Scans should be 200 dpi colour, merged per document, with an index page. Photos taken with smartphones often exceed 10 MB; compress to 300 ppi. Apostilles must appear in the same PDF as the underlying civil-status extract. Use English-or-French filenames: BirthCertificate.pdf, not Geburtsurkunde Müller.pdf. Back-up every upload because ANEF auto-deletes after 30 minutes of inactivity.

Keep an absence log: plane tickets, boarding passes, EU exit-entry stamps. Exceeding the authorised gap leads to automatic rejection unless exceptional grounds (force majeure) are proved.



XI. Illustrative cases


An Argentinian PhD in physics completes a two-year post-doc at the École normale supérieure, meets the shortened residence period and secures citizenship in eleven months.A Nigerian nurse passes DELF B1, but irregular cash-in-hand work reduces declared income; refusal for economic insufficiency follows. She regularises contributions, files an appeal, and wins after the tribunal holds that nursing labour shortages constitute exceptional integration.A Korean artist marries a French curator, lives three years in Lyon, but long stretches abroad for exhibitions break the vie commune. Application rejected; the Conseil d’État confirms, highlighting objective separation.



XII. Future reforms


The draft immigration bill 2024 originally called for a language increase to B2; the Senate set it aside.
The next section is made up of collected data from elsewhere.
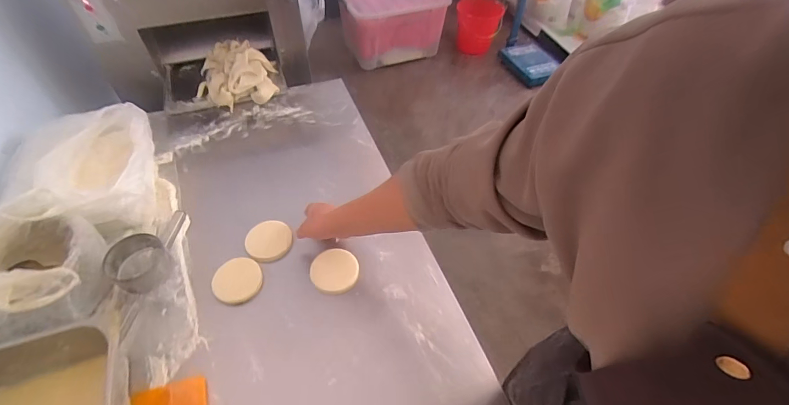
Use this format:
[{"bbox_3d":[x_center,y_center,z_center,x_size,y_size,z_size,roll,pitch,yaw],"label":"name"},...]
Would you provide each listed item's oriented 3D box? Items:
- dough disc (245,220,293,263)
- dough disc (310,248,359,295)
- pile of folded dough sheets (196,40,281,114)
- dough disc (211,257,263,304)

Decree projects for 2026 aim to integrate biometric validation directly in the ANEF portal and to pilot AI for fraud detection. A proposed “climate talent pass”, offering expedited nationality to innovators in decarbonisation, circulates in white-paper form but lacks parliamentary sponsorship.



Conclusion


French nationality remains both attainable and demanding. The state offers multiple automatic paths for the second generation and structured voluntary routes for well-integrated adults, but scrutinises language, morality and economic self-sufficiency. Applicants worldwide should assemble a chronological, meticulously scanned dossier, respect file-size limits, maintain residency continuity and prepare for a rigorous civic interview. Where refusals occur, administrative courts provide meaningful review. With careful preparation, the journey culminates in the Journal officiel — and full civic rights in a founding member of the European Union.